(Document structure recognition data)
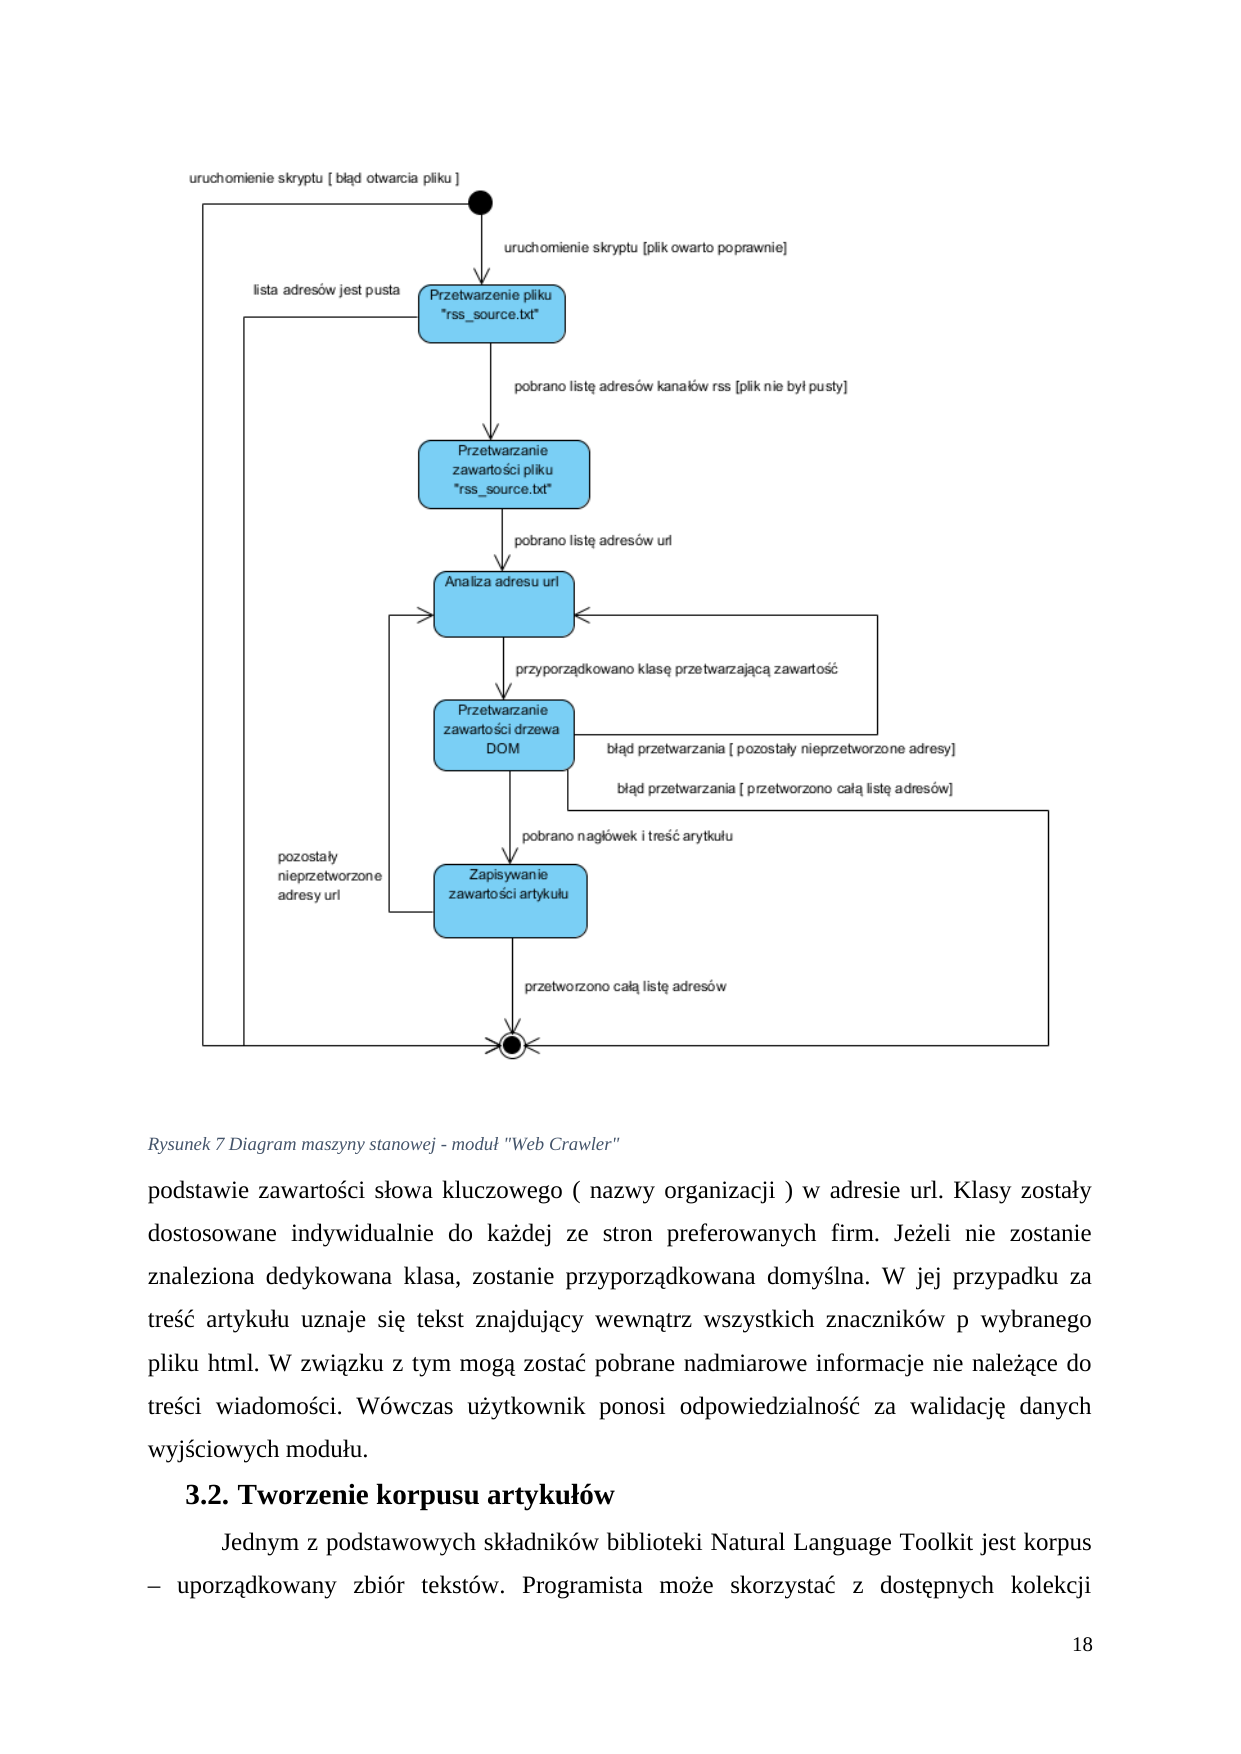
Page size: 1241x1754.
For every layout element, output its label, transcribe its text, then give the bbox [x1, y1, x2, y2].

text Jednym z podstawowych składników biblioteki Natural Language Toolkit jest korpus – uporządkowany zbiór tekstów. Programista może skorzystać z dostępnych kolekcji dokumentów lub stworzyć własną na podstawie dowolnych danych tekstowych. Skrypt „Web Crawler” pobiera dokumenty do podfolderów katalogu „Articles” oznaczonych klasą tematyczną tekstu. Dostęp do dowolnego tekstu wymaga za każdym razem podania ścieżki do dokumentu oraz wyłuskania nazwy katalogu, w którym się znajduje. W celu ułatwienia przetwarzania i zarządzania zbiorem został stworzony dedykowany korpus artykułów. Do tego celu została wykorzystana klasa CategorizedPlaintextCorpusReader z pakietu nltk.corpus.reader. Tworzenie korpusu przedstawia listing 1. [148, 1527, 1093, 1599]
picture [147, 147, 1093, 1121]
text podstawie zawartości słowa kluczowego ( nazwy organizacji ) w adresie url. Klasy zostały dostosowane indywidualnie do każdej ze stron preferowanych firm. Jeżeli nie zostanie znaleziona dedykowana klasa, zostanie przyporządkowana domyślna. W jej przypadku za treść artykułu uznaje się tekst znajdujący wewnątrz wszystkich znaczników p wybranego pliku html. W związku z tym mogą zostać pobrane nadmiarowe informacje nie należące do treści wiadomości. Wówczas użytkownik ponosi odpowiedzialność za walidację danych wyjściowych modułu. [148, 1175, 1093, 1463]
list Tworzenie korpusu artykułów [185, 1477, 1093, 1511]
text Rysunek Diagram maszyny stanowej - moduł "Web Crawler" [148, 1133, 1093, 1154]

(Brief): Those lines of the records that contain the string "Crawler" should be identified and copied.

(Solution to this task):
text Jednym z podstawowych składników biblioteki Natural Language Toolkit jest korpus – uporządkowany zbiór tekstów. Programista może skorzystać z dostępnych kolekcji dokumentów lub stworzyć własną na podstawie dowolnych danych tekstowych. Skrypt „Web Crawler” pobiera dokumenty do podfolderów katalogu „Articles” oznaczonych klasą tematyczną tekstu. Dostęp do dowolnego tekstu wymaga za każdym razem podania ścieżki do dokumentu oraz wyłuskania nazwy katalogu, w którym się znajduje. W celu ułatwienia przetwarzania i zarządzania zbiorem został stworzony dedykowany korpus artykułów. Do tego celu została wykorzystana klasa CategorizedPlaintextCorpusReader z pakietu nltk.corpus.reader. Tworzenie korpusu przedstawia listing 1. [148, 1527, 1093, 1599]
text Rysunek Diagram maszyny stanowej - moduł "Web Crawler" [148, 1133, 1093, 1154]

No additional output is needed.